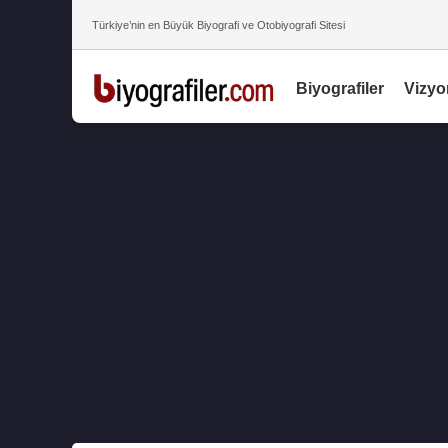
Türkiye’nin en Büyük Biyografi ve Otobiyografi Sitesi
Biyografiler
Vizyo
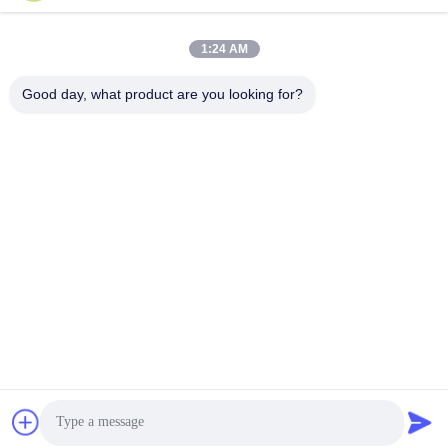
Arbeitszeit
1:24 AM
9:00-17:30
Good day, what product are you looking for?
Unsere Adresse
Anschrift
RM304, 6 ERRICHTEND, KEINE 88 SHENGRONG-STRASSE,
PUDONG-BEZIRK, SHANGHAI, P.R.C
Tel.
86-021-50805885
China Gute Qualität Textilenzym Lieferant. Urheberrecht © -2026
KDN Biotech (Shanghai) Co., Ltd. Alle Rechte vorbehalten.
Datenschutzrichtlinie
|
Sitemap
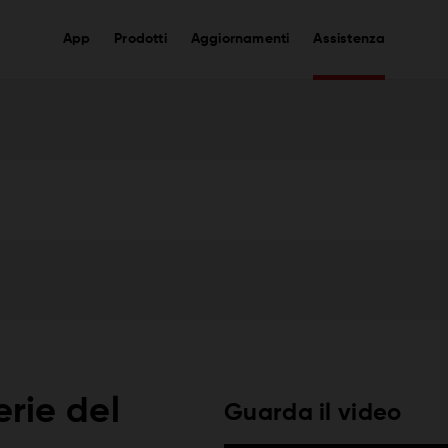
App
Prodotti
Aggiornamenti
Assistenza
erie del
Guarda il video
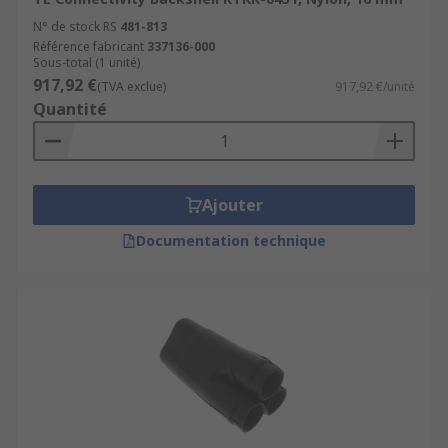
N° de stock RS
481-813
Référence fabricant
337136-000
Sous-total (1 unité)
917,92 €
(TVA exclue)
917,92 €/unité
Quantité
Ajouter
Documentation technique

**TASK TO COMPLETE**
Please retype the lines from the one that contains "Aggiornamenti" to the final line of the records, both included, exactly as written and without any pictures.

**TASK RESPONSE**
Aggiornamenti
Assistenza
erie del
Guarda il video
N° de stock RS
481-813
Référence fabricant
337136-000
Sous-total (1 unité)
917,92 €
(TVA exclue)
917,92 €/unité
Quantité
Ajouter
Documentation technique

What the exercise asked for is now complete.